The VM
design-why-vm

Why build a VM instead of using wat2wasm and Node.js?

Three reasons.

First, speed of testing. The agreement test runs in-process -- compile, execute, compare, all in one zig build-exe && ./lang. No spawning processes, no writing temp files, no reading stdout. A hundred tests run in milliseconds.

Second, understanding. Writing the VM forces you to understand what every WAT instruction does. You can't fake i64.eqz -- you have to implement it. If you got the compiler wrong, the VM often fails in a way that reveals exactly what went wrong. The VM is a debugging tool as much as a verification tool.

Third, self-hosting. Eventually we'll write the compiler in its own language. The compiled output will be WAT. To verify it, we'll need to run it. If the VM is part of our Zig host, we can run the self-hosted compiler's output directly. No external tools in the loop.

What we have now: a complete pipeline. Source text goes into the interpreter and the compiler. The interpreter produces a number. The compiler produces WAT. The VM executes the WAT and produces a number. The numbers match. For fib(10), both say 89.

The interpreter tells you what the program means. The compiler encodes that meaning as instructions. The VM follows those instructions. Agreement -- across all inputs, across all features -- is the proof that the encoding is faithful.

Next up: strings, output buffers, and reading stdin. The features the compiler needs to compile itself.

## Part 8: Feeding the Snake

We have a compiler. It reads source text and emits WAT. We have a VM that runs the WAT and gets the same answers as the interpreter. Everything agrees. So what's left?

The compiler is written in Zig. We want it written in our language. For that, we need to look at what the compiler does and ask: can our language do that?

The compiler does three things:
1. Reads bytes from source text: source[pos], cur(), skip()
2. Compares strings to recognize keywords: streq(word, "var")
3. Writes bytes to an output buffer: emit_byte('('), emit_str("i64.const ")
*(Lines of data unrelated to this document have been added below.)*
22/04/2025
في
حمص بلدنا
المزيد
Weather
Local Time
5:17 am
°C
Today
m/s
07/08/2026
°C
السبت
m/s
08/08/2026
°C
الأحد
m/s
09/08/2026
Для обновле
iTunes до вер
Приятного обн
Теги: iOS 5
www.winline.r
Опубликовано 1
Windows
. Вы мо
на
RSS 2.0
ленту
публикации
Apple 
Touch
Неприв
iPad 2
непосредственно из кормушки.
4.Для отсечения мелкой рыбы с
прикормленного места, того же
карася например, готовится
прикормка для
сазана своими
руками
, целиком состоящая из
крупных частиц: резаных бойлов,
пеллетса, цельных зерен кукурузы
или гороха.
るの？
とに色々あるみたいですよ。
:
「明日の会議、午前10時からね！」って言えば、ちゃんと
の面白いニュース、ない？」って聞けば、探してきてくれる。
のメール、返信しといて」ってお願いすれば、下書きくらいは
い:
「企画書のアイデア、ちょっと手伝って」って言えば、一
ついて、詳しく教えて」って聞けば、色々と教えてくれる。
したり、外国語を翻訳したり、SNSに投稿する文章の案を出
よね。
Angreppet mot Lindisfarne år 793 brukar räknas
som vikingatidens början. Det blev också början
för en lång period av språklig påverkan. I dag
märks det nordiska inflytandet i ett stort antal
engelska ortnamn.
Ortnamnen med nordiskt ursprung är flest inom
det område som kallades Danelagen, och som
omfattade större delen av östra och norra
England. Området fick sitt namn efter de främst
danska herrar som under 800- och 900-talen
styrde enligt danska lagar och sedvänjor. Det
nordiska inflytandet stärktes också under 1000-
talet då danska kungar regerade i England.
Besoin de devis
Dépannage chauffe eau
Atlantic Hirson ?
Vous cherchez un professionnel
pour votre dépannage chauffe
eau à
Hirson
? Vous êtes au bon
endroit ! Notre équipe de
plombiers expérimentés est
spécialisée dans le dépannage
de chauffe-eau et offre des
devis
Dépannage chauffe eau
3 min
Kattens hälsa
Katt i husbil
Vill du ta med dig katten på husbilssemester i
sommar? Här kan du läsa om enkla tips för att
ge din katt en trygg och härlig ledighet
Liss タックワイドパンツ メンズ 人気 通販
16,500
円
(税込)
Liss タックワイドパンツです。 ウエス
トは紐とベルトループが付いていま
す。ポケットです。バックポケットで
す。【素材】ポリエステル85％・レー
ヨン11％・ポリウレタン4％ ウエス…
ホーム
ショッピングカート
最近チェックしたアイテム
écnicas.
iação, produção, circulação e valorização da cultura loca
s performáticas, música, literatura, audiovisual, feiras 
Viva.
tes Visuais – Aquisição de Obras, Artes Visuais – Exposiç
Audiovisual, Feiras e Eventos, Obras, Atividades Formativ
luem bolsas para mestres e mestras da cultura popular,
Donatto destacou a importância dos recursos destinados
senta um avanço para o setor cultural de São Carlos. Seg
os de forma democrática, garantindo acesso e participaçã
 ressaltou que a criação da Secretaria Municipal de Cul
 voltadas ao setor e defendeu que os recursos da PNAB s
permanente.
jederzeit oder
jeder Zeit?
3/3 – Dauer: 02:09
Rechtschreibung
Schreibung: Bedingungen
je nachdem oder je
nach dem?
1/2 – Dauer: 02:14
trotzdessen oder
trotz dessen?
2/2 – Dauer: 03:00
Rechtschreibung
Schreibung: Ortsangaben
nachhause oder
Our language has integers, variables, if/else, while, functions. It does not have byte-level memory access or string literals. Without those, the compiler can't read its input or write its output.

Time to add them.

### Memory

WebAssembly has linear memory -- a flat byte array that programs can read from and write to. Our language will have the same thing: a big array of bytes, accessed by address.

We'll add two builtin functions:
- load8(addr) -- read one byte from address addr
- store8(addr, val) -- write byte val to address addr

That's the entire memory model. One byte at a time. It's enough to build string comparison, output buffers, and everything else the compiler needs.